I AM sure you have a good chance. In many areas there are vacancies now, and this autumn many governors complete their term of service.
You do not say whether your local school is a church-aided school or a community (until recently called a county) school. In the former case your only route is through appointment by the providing church. The simplest thing is to write to the vicar and ask if they need volunteers. They have plenty of interest among church members, and would want to be satisfied that you are sympathetic to their ethos.
Your chances in a community school are much better, as they have representatives of the local education authority and co-opted governors - between two and four of each in a primary, and five of each in a large comprehensive.
Many LEAs have abandoned the tradition of getting governors through politcial parties and are happy to have volunteers wth something to offer. Some even advertise. If yours is one of these, write to the governor services department at your local county or borough education department with a brief curriculum vitae and a statement of your interest.
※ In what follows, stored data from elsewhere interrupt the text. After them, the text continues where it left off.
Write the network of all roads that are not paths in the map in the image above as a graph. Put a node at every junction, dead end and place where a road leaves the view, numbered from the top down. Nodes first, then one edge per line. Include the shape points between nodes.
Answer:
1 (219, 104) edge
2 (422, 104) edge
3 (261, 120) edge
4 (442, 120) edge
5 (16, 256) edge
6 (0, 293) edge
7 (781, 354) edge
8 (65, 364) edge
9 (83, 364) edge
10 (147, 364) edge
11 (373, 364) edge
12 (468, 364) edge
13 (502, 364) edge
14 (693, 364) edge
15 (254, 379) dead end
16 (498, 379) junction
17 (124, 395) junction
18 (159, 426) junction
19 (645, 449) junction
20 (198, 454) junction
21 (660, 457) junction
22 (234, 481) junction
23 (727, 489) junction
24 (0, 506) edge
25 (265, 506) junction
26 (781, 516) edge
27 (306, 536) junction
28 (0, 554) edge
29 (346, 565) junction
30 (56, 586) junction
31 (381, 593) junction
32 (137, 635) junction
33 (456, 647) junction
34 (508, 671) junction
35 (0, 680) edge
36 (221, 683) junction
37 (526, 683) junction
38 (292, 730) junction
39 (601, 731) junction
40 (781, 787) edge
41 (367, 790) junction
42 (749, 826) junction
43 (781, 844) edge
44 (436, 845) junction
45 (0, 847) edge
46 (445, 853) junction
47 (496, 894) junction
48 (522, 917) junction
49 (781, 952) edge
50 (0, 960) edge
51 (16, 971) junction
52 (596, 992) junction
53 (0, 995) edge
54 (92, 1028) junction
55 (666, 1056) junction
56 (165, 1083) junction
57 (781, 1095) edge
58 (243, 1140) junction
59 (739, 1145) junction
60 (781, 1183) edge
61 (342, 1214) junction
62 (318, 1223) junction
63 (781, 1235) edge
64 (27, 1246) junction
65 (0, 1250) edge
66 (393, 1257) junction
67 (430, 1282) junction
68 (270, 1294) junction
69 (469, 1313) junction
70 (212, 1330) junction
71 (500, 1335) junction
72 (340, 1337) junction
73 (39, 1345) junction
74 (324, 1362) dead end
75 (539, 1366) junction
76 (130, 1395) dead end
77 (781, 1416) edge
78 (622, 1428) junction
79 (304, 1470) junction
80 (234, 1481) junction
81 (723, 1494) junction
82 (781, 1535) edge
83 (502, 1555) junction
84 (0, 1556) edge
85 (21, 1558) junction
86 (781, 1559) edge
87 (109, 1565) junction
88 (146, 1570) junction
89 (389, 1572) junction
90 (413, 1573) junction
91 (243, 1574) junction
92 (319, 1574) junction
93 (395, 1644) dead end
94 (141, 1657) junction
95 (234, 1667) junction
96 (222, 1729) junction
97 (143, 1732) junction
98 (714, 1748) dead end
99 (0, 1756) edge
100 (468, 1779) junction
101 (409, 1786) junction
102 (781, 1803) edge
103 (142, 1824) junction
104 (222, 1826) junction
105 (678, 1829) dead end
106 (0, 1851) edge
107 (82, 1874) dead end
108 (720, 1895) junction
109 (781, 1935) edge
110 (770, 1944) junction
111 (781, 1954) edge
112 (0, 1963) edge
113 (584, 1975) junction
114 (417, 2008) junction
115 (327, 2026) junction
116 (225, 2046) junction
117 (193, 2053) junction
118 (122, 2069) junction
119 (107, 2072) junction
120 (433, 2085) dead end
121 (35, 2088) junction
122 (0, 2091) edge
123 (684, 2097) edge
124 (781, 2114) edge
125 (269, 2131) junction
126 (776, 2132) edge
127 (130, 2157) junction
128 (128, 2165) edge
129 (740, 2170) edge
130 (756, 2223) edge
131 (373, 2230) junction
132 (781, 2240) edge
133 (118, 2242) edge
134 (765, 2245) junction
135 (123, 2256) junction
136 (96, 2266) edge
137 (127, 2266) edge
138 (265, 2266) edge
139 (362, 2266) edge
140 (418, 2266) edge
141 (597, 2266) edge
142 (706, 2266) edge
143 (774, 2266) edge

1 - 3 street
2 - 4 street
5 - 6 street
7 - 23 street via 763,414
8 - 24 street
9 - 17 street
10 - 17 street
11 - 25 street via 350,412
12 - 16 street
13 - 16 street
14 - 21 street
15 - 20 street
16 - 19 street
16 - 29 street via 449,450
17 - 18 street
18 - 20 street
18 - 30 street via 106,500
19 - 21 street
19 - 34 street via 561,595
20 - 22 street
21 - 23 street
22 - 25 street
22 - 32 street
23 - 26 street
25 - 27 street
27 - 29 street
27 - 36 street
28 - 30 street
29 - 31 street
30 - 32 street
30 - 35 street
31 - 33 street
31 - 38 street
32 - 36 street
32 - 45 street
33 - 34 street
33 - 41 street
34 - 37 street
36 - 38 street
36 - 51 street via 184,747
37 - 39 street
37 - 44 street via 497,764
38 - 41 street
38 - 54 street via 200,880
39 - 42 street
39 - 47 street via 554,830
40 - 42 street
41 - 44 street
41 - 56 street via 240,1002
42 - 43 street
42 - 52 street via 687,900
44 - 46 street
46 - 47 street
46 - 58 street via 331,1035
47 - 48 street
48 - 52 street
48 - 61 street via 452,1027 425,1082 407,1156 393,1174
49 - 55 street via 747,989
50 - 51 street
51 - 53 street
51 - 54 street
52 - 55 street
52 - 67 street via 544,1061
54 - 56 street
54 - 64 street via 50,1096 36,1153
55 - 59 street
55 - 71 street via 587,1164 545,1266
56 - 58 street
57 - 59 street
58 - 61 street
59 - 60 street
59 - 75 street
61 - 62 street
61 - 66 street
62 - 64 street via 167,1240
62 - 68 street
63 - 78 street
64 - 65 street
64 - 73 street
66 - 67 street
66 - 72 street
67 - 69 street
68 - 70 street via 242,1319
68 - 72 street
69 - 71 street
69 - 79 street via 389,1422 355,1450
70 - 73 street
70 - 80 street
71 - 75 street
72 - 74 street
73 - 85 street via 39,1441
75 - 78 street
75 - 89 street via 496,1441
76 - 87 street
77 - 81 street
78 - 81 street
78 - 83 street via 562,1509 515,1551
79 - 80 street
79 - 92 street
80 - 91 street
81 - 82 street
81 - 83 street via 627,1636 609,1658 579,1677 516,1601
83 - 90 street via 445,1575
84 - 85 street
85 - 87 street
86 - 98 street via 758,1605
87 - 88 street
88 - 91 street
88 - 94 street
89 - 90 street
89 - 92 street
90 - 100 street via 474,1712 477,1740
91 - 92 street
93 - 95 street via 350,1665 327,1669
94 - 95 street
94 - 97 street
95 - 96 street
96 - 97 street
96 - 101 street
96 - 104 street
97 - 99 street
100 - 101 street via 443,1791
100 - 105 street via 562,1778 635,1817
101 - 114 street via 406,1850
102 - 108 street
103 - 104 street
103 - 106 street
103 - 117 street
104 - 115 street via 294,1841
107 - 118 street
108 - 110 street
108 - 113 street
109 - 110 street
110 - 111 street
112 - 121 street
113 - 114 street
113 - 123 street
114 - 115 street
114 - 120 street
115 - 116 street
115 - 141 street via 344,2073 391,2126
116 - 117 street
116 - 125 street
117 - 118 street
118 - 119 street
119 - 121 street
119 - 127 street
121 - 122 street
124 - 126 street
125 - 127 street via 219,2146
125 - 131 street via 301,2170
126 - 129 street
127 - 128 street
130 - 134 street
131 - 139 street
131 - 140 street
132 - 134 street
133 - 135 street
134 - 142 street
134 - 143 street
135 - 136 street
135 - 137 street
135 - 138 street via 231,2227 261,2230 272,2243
If you became an LEA appointee you would not be obliged to toe any particular line. But you should perhaps take a somewhat broader view than a teacher or parent-governor might, and be familiar with and prepared to explain the LEA's policies.
If you are co-opted you don't have that obligation, but perhaps might bring a distinctive point of view as a neighbour of the school on behalf of its wider community.
Regardless of who they represent or who appoints them, most governors understand that they are there first and foremost to consider the interests of the children.
If you want to be a co-opted governor you should write to the chair of governors at the school, again enclosing a note about yourself and asking to be considered when there is a vacancy. The other governors choose the co-optees as and when there are vacancies.